MBSP
MBSP copied to clipboard
Lemmatization fails on CAPITALS
Fresh download of MBSP 1.4 from Github today:
>>> MBSP.lemmatize("The cats were sleeping.", tokenize=True)
u'the cat be sleep .'
For capital letters, only the first word works:
>>> MBSP.lemmatize("CATS WERE SLEEPING.", tokenize=True)
u'cat WERE SLEEPING .'
Other parts of MBSP have the same problem -- first word works, the rest fail:
>>> MBSP.parse('EATING PIZZA WITH A FORK.', lemmata=True)
u'EATING/VBG/I-VP/O/VP-1/A1/eat PIZZA/NN/I-NP/O/NP-OBJ-1/O/PIZZA WITH/IN/I-PP/B-PNP/O/P1/WITH A/DT/I-NP/I-PNP/O/P1/A FORK/NNP/I-NP/I-PNP/O/P1/FORK ././O/O/O/O/.'
>>> MBSP.tag(string, tokenize=True, lemmata=True)
u'CATS/NNS/cat ARE/VBP/ARE SLEEPING/NN/SLEEPING'
Sentences with initial capitals on non-initial words are handled correctly:
>>> MBSP.lemmatize("The Republicans were sleeping.", tokenize=True)
u'the Republican be sleep .'
Cheers, David

To do:
1. Return the part of the MBSP lemmatization report that runs from "u'cat WERE SLEEPING" up to and including "A FORK.', lemmata=True)".
2. In the MBSP lemmatization report, which version of MBSP was freshly downloaded?

Data:
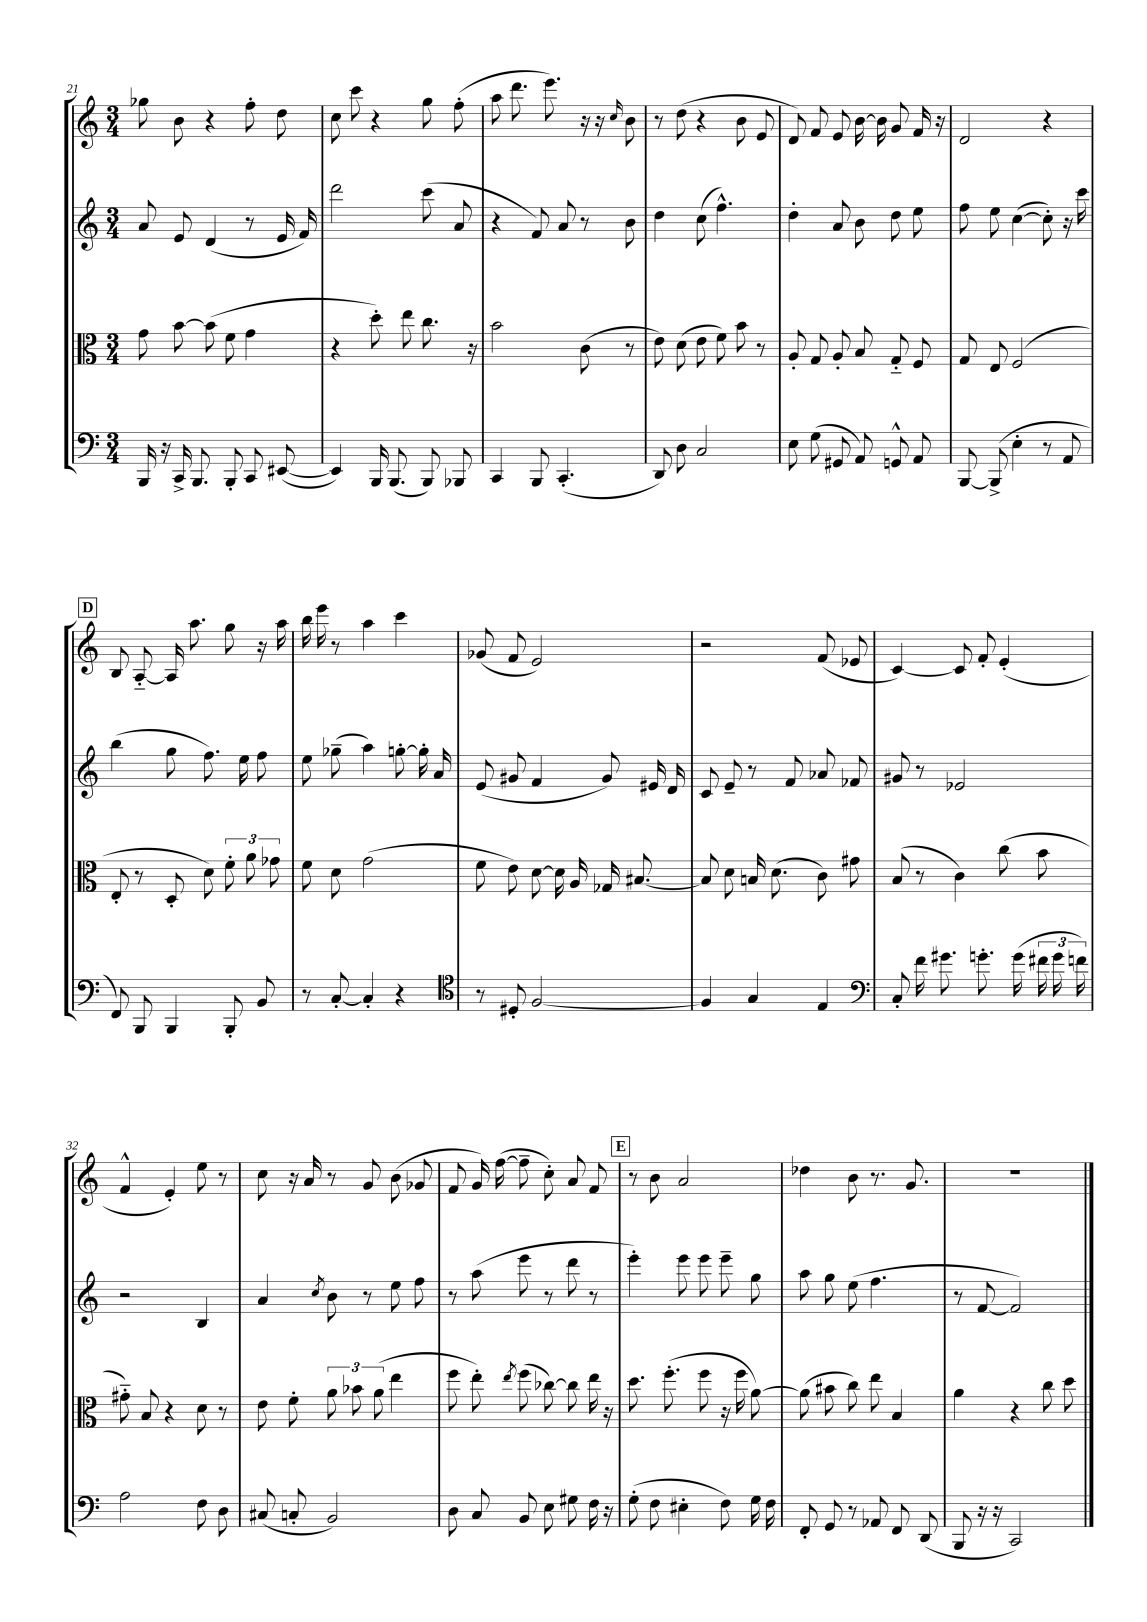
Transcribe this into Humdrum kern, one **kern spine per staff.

Answers per task:
1.
u'cat WERE SLEEPING .'
Other parts of MBSP have the same problem -- first word works, the rest fail:
>>> MBSP.parse('EATING PIZZA WITH A FORK.', lemmata=True)

2. MBSP 1.4, downloaded from Github.